The Disk Has Bad Sectors
Disks with hardware problems like bad sectors cannot be erased normally. Disk Utility will report a failure to erase the corrupt disk blocks.
You may need to physically replace the failing disk hardware in this case.
Tips for Deleting Disks on Mac
Follow these tips when trying to erase disks on your Mac:
- Always unmount disks first before erasing
- Disconnect external drives before formatting them
- Check disk permissions and change to Read & Write access
- Make sure you have backups before erasing
- Use the macOS Recovery HD partition to erase the startup disk
- Reformat unrecognized disk formats before erasing
- Repair any disk errors using First Aid before erasing
Taking the proper steps to unmount, check permissions, repair issues, and erase using Disk Utility will ensure the disk can be erased successfully.
Why Erase a Disk on Mac?
There are good reasons to want to completely erase a disk now and then:
- Remove sensitive information – Erase disks before selling or disposing to protect personal files.
- Fix disk errors – Wiping a disk can resolve errors like corrupted sectors.
- Erase free space – Periodically erase free space to delete temporary files.
- Reformat – Change the disk format to work better with macOS.
- Reinstall macOS – Fully erase the startup disk to do a clean OS install.
- Repartition – Delete and recreate disk partitions to change sizes.
Being able to securely erase disks is important for privacy, fixing issues, and reconfiguring your drives.
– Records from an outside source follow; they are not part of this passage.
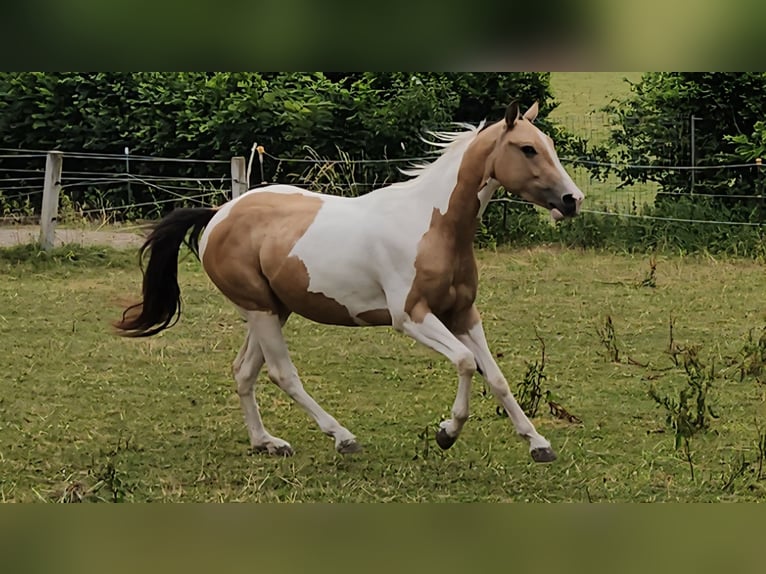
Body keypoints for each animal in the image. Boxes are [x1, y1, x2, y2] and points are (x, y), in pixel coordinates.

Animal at [115, 101, 584, 463]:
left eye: (548, 147)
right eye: (527, 149)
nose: (572, 200)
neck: (435, 225)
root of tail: (217, 215)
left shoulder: (463, 314)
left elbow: (497, 376)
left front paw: (538, 444)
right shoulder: (411, 317)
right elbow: (467, 363)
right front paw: (446, 432)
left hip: (273, 309)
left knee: (244, 371)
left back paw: (267, 442)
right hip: (260, 309)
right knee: (282, 374)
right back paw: (343, 437)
While disk erasure can be tricky on Macs, understanding what causes issues like being in use, permissions, locking, and disk formats allows you to troubleshoot and fix them.
Always eject and unmount disks before formatting. Check for errors with First Aid. Use macOS Recovery to fully erase system disks. And have proper backups before erasing any disk just in case.
Knowing the right Disk Utility steps can make erasing disks a smooth process. Just take care when deleting disk data, as that’s not always easily recoverable after a quick format.